Next, to further refine the WIAQ items, we invited 5 senior experts in occupational psychology and psychological anxiety for a focused group interview. The core concepts of work information anxiety were first introduced to the experts, followed by a detailed introduction of the meaning of the initially identified dimensions and indicators. The interview focused on the rationality and relevance of the model and items, ie whether it was reasonable to use these 22 indicators to measure the degree of work information anxiety, and whether the summarized two dimensions were appropriate, and whether some items needed to be added or deleted. Based on expert feedback, the following modifications were made: First, some items were not applicable to work information reception and missing out anxiety. Thus, 7 items were removed from the original questionnaire. Second, since this study focuses on the psychological anxiety of information reception and missing out, many items involving avoidance behaviors in the initial questionnaire were not suitable to be mixed with other items. Hence, another 5 items directly related to avoidance behaviors were further removed.

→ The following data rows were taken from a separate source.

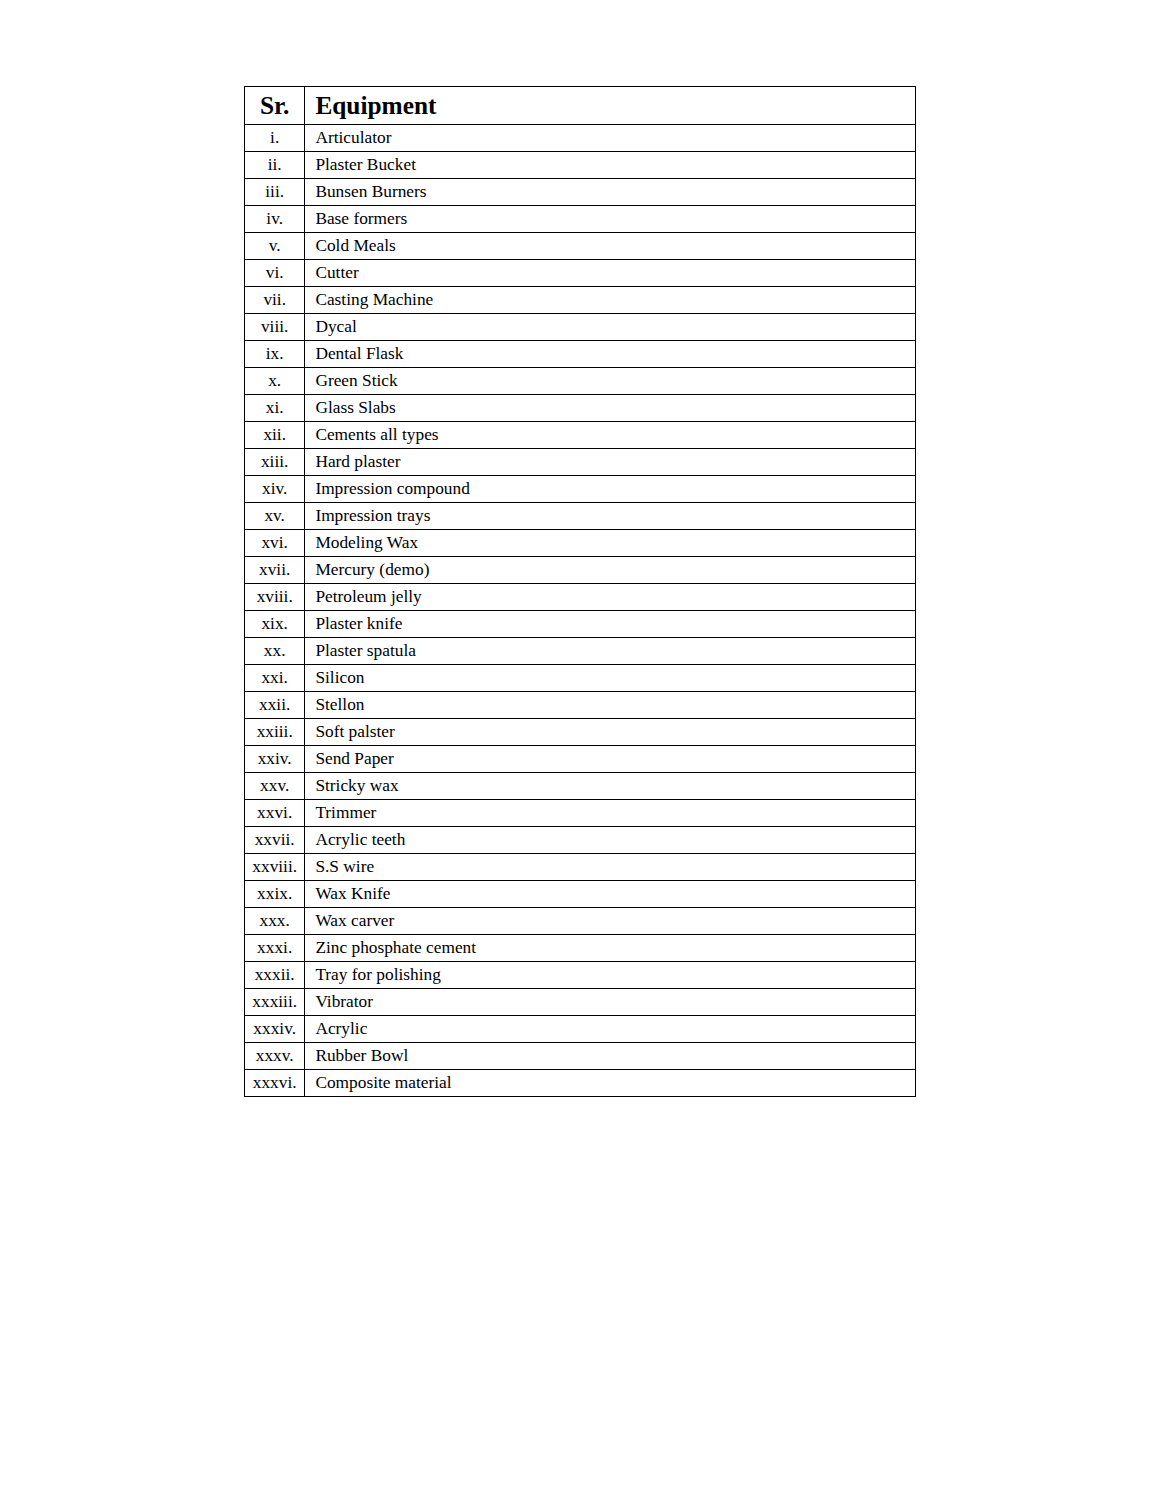| Sr. | Equipment |
| --- | --- |
| i. | Articulator |
| ii. | Plaster Bucket |
| iii. | Bunsen Burners |
| iv. | Base formers |
| v. | Cold Meals |
| vi. | Cutter |
| vii. | Casting Machine |
| viii. | Dycal |
| ix. | Dental Flask |
| x. | Green Stick |
| xi. | Glass Slabs |
| xii. | Cements all types |
| xiii. | Hard plaster |
| xiv. | Impression compound |
| xv. | Impression trays |
| xvi. | Modeling Wax |
| xvii. | Mercury (demo) |
| xviii. | Petroleum jelly |
| xix. | Plaster knife |
| xx. | Plaster spatula |
| xxi. | Silicon |
| xxii. | Stellon |
| xxiii. | Soft palster |
| xxiv. | Send Paper |
| xxv. | Stricky wax |
| xxvi. | Trimmer |
| xxvii. | Acrylic teeth |
| xxviii. | S.S wire |
| xxix. | Wax Knife |
| xxx. | Wax carver |
| xxxi. | Zinc phosphate cement |
| xxxii. | Tray for polishing |
| xxxiii. | Vibrator |
| xxxiv. | Acrylic |
| xxxv. | Rubber Bowl |
| xxxvi. | Composite material |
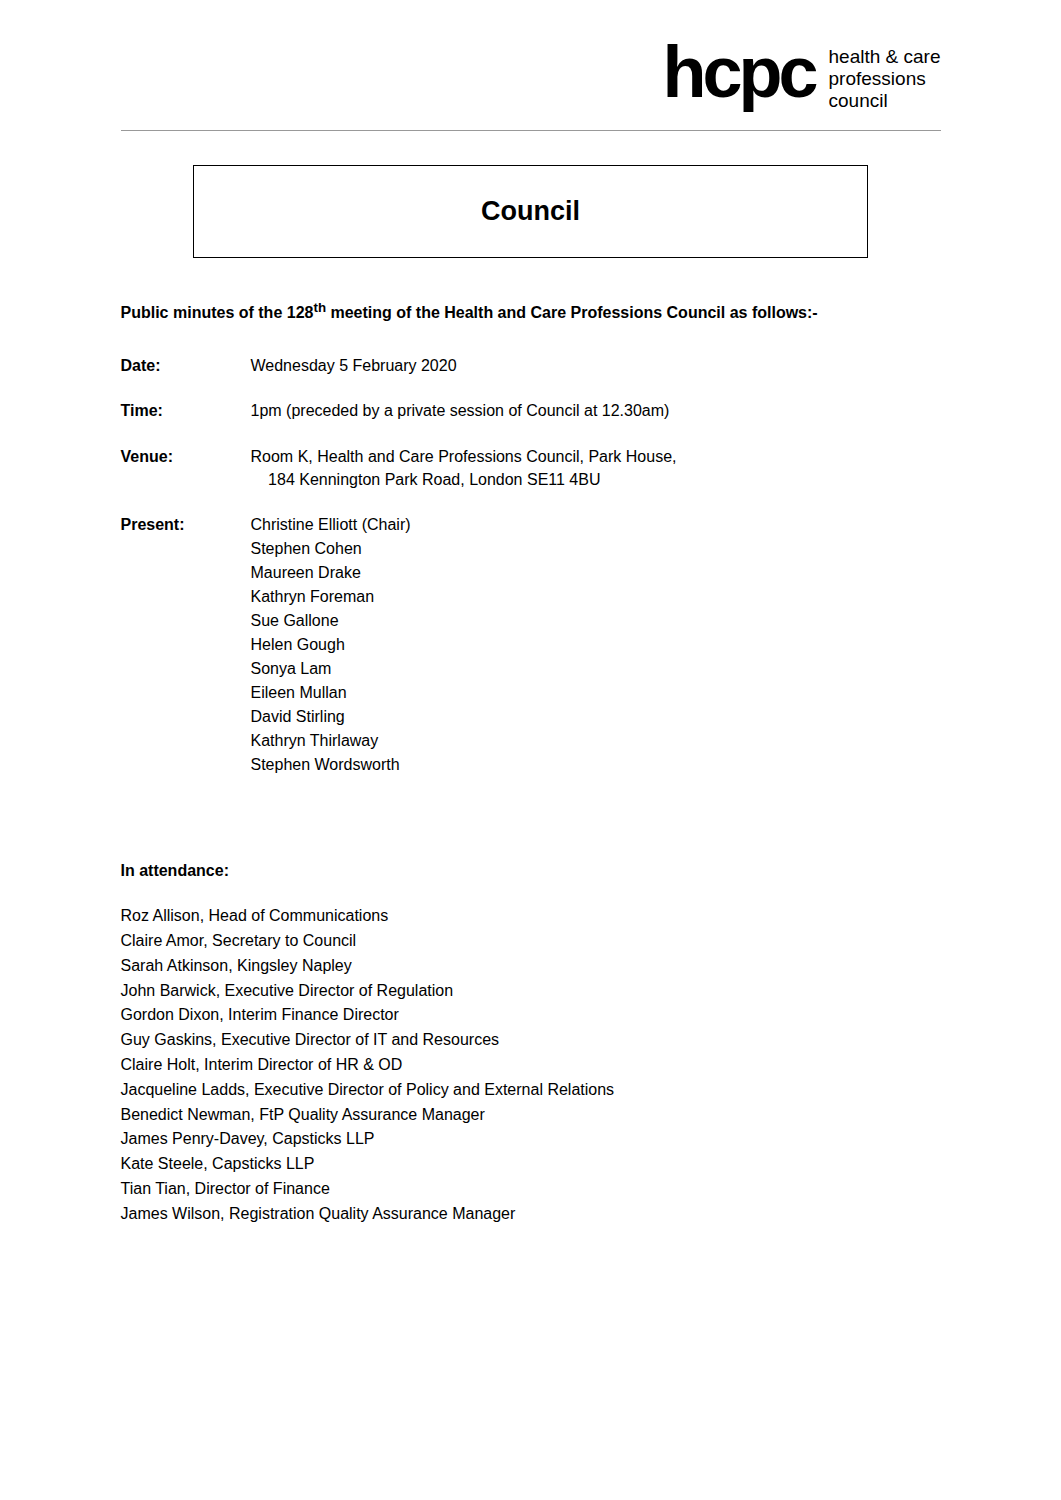hcpc
health & care
professions
council
Council
Public minutes of the 128th meeting of the Health and Care Professions Council as follows:-
| Date: | Wednesday 5 February 2020 |
| Time: | 1pm (preceded by a private session of Council at 12.30am) |
| Venue: | Room K, Health and Care Professions Council, Park House, 184 Kennington Park Road, London SE11 4BU |
| Present: | Christine Elliott (Chair) Stephen Cohen Maureen Drake Kathryn Foreman Sue Gallone Helen Gough Sonya Lam Eileen Mullan David Stirling Kathryn Thirlaway Stephen Wordsworth |
In attendance:
Roz Allison, Head of Communications
Claire Amor, Secretary to Council
Sarah Atkinson, Kingsley Napley
John Barwick, Executive Director of Regulation
Gordon Dixon, Interim Finance Director
Guy Gaskins, Executive Director of IT and Resources
Claire Holt, Interim Director of HR & OD
Jacqueline Ladds, Executive Director of Policy and External Relations
Benedict Newman, FtP Quality Assurance Manager
James Penry-Davey, Capsticks LLP
Kate Steele, Capsticks LLP
Tian Tian, Director of Finance
James Wilson, Registration Quality Assurance Manager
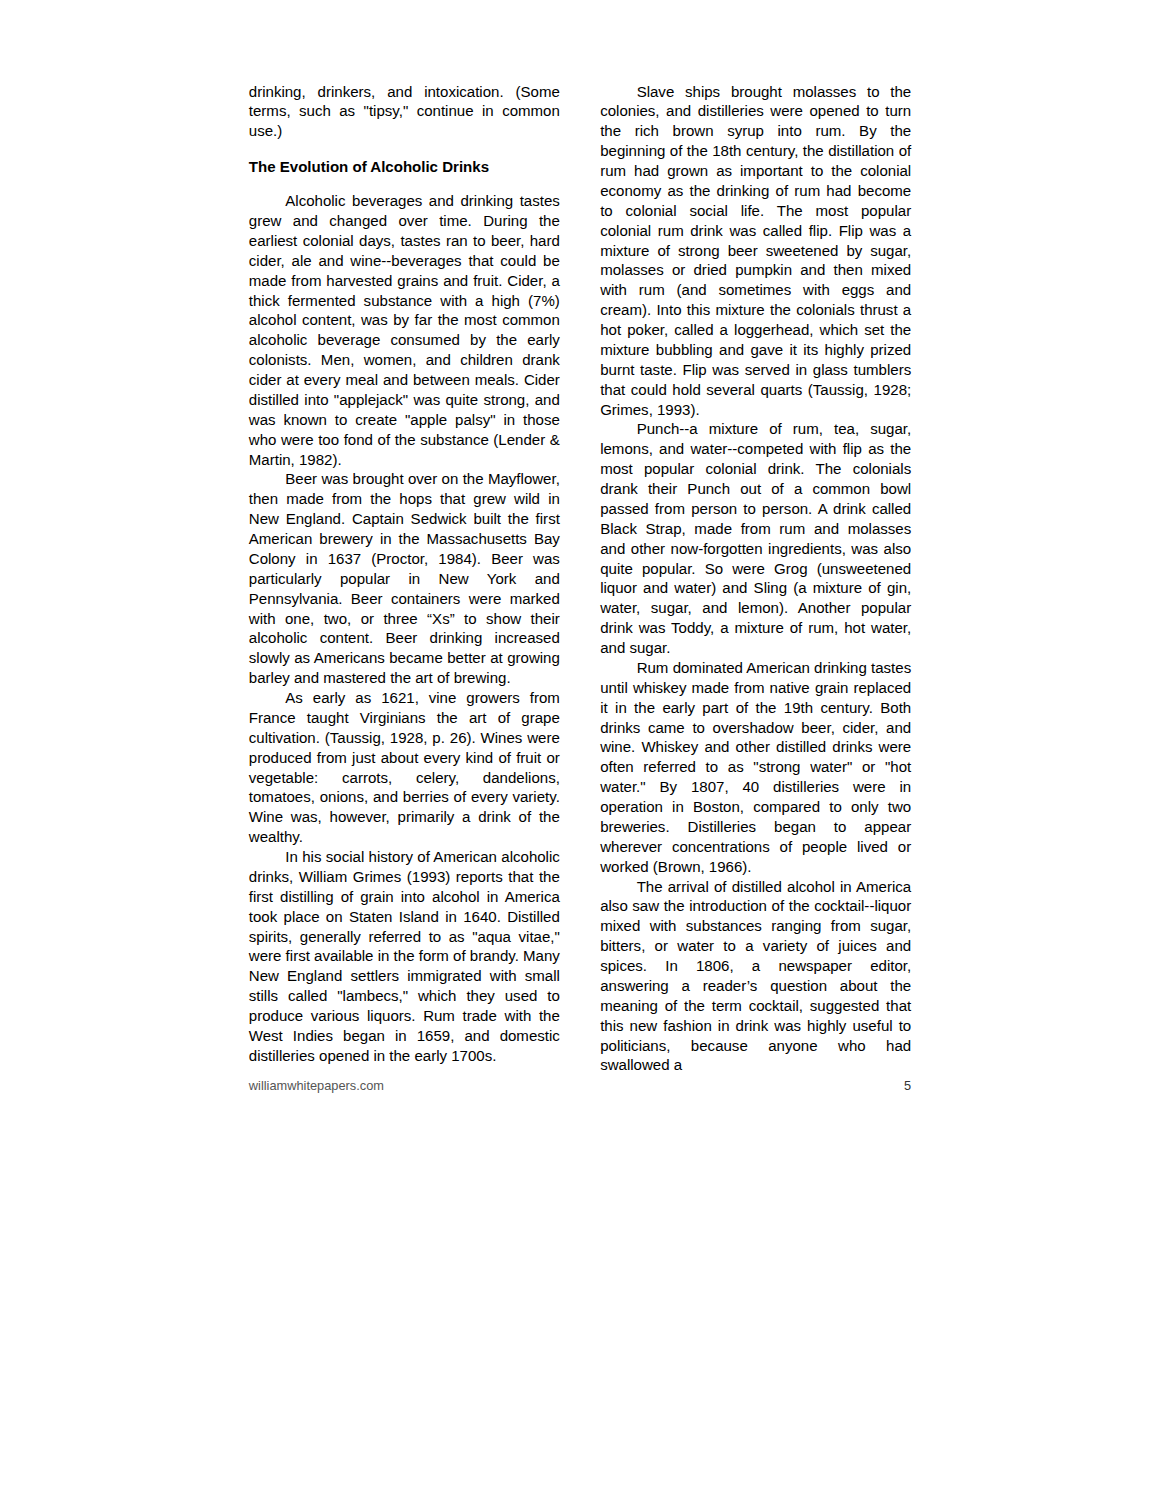drinking, drinkers, and intoxication. (Some terms, such as "tipsy," continue in common use.)
The Evolution of Alcoholic Drinks
Alcoholic beverages and drinking tastes grew and changed over time. During the earliest colonial days, tastes ran to beer, hard cider, ale and wine--beverages that could be made from harvested grains and fruit. Cider, a thick fermented substance with a high (7%) alcohol content, was by far the most common alcoholic beverage consumed by the early colonists. Men, women, and children drank cider at every meal and between meals. Cider distilled into "applejack" was quite strong, and was known to create "apple palsy" in those who were too fond of the substance (Lender & Martin, 1982).
Beer was brought over on the Mayflower, then made from the hops that grew wild in New England. Captain Sedwick built the first American brewery in the Massachusetts Bay Colony in 1637 (Proctor, 1984). Beer was particularly popular in New York and Pennsylvania. Beer containers were marked with one, two, or three “Xs” to show their alcoholic content. Beer drinking increased slowly as Americans became better at growing barley and mastered the art of brewing.
As early as 1621, vine growers from France taught Virginians the art of grape cultivation. (Taussig, 1928, p. 26). Wines were produced from just about every kind of fruit or vegetable: carrots, celery, dandelions, tomatoes, onions, and berries of every variety. Wine was, however, primarily a drink of the wealthy.
In his social history of American alcoholic drinks, William Grimes (1993) reports that the first distilling of grain into alcohol in America took place on Staten Island in 1640. Distilled spirits, generally referred to as "aqua vitae," were first available in the form of brandy. Many New England settlers immigrated with small stills called "lambecs," which they used to produce various liquors. Rum trade with the West Indies began in 1659, and domestic distilleries opened in the early 1700s.
Slave ships brought molasses to the colonies, and distilleries were opened to turn the rich brown syrup into rum. By the beginning of the 18th century, the distillation of rum had grown as important to the colonial economy as the drinking of rum had become to colonial social life. The most popular colonial rum drink was called flip. Flip was a mixture of strong beer sweetened by sugar, molasses or dried pumpkin and then mixed with rum (and sometimes with eggs and cream). Into this mixture the colonials thrust a hot poker, called a loggerhead, which set the mixture bubbling and gave it its highly prized burnt taste. Flip was served in glass tumblers that could hold several quarts (Taussig, 1928; Grimes, 1993).
Punch--a mixture of rum, tea, sugar, lemons, and water--competed with flip as the most popular colonial drink. The colonials drank their Punch out of a common bowl passed from person to person. A drink called Black Strap, made from rum and molasses and other now-forgotten ingredients, was also quite popular. So were Grog (unsweetened liquor and water) and Sling (a mixture of gin, water, sugar, and lemon). Another popular drink was Toddy, a mixture of rum, hot water, and sugar.
Rum dominated American drinking tastes until whiskey made from native grain replaced it in the early part of the 19th century. Both drinks came to overshadow beer, cider, and wine. Whiskey and other distilled drinks were often referred to as "strong water" or "hot water." By 1807, 40 distilleries were in operation in Boston, compared to only two breweries. Distilleries began to appear wherever concentrations of people lived or worked (Brown, 1966).
The arrival of distilled alcohol in America also saw the introduction of the cocktail--liquor mixed with substances ranging from sugar, bitters, or water to a variety of juices and spices. In 1806, a newspaper editor, answering a reader’s question about the meaning of the term cocktail, suggested that this new fashion in drink was highly useful to politicians, because anyone who had swallowed a
williamwhitepapers.com 5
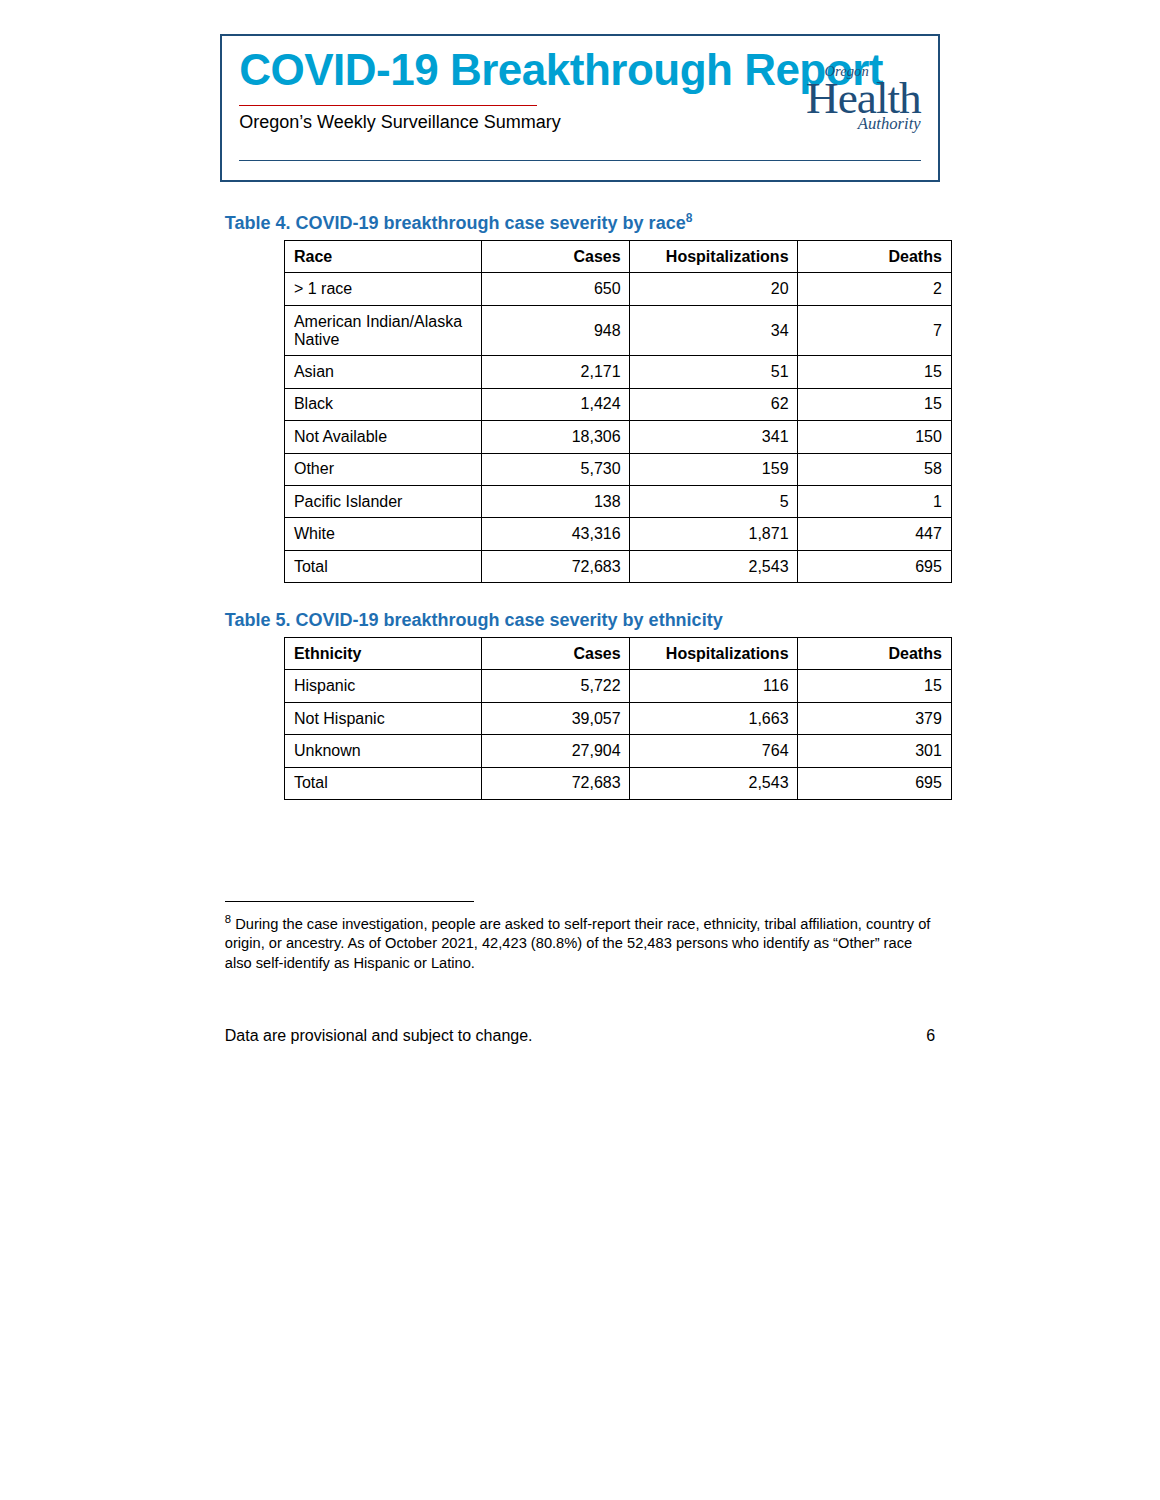COVID-19 Breakthrough Report
Oregon’s Weekly Surveillance Summary
Oregon Health Authority
Oregon Health Authority
Table 4. COVID-19 breakthrough case severity by race8
| Race | Cases | Hospitalizations | Deaths |
| --- | --- | --- | --- |
| > 1 race | 650 | 20 | 2 |
| American Indian/Alaska Native | 948 | 34 | 7 |
| Asian | 2,171 | 51 | 15 |
| Black | 1,424 | 62 | 15 |
| Not Available | 18,306 | 341 | 150 |
| Other | 5,730 | 159 | 58 |
| Pacific Islander | 138 | 5 | 1 |
| White | 43,316 | 1,871 | 447 |
| Total | 72,683 | 2,543 | 695 |
Table 5. COVID-19 breakthrough case severity by ethnicity
| Ethnicity | Cases | Hospitalizations | Deaths |
| --- | --- | --- | --- |
| Hispanic | 5,722 | 116 | 15 |
| Not Hispanic | 39,057 | 1,663 | 379 |
| Unknown | 27,904 | 764 | 301 |
| Total | 72,683 | 2,543 | 695 |
8 During the case investigation, people are asked to self-report their race, ethnicity, tribal affiliation, country of origin, or ancestry. As of October 2021, 42,423 (80.8%) of the 52,483 persons who identify as “Other” race also self-identify as Hispanic or Latino.
Data are provisional and subject to change. 6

Finally, 10 items were retained from the initial questionnaire (item5, 7, 8, 11, 12, 13, 14, 15, 16, 17) to form the initial WIAQ. As shown in Table 1, this questionnaire has 10 items, including two dimensions of work information reception anxiety and work information missing out anxiety. The information reception dimension has 5 items, and the information missing out dimension has 5 items. A 5-point scale was used, with 1 being “strongly disagree”, 2 being “disagree”, 3 being “neutral”, 4 being “agree”, and 5 being “strongly agree”. Higher scores indicate more severe work information anxiety. Participants’ gender, age and education level were also measured.

Table 1 Questionnaire Items and Supporting Literatures

Self-Rating Anxiety Scale (SAS)

The Self-Rating Anxiety Scale (SAS) compiled by Zung is a fairly simple clinical tool for analyzing patients’ subjective symptoms.57 It is applicable to adults with anxiety symptoms and has wide applicability. Foreign research believes that the SAS can better reflect the subjective feelings of psychiatric help seekers with anxiety tendencies. There are 20 items, each scored on a 1–4 Likert scale. “1” indicates none or a little of the time; “2” indicates some of the time; “3” indicates a good part of the time; “4” indicates most or all of the time. Based on the scoring criteria, standard scores of 50–59 indicate mild anxiety, 60–69 indicate moderate anxiety, and >70 indicate severe anxiety. 15 of the 20 items are stated in negative words and scored according to the above 1–4 sequence. The other 5 items (5, 9, 13, 17, 19) are stated in positive words and reverse scored from 4 to 1.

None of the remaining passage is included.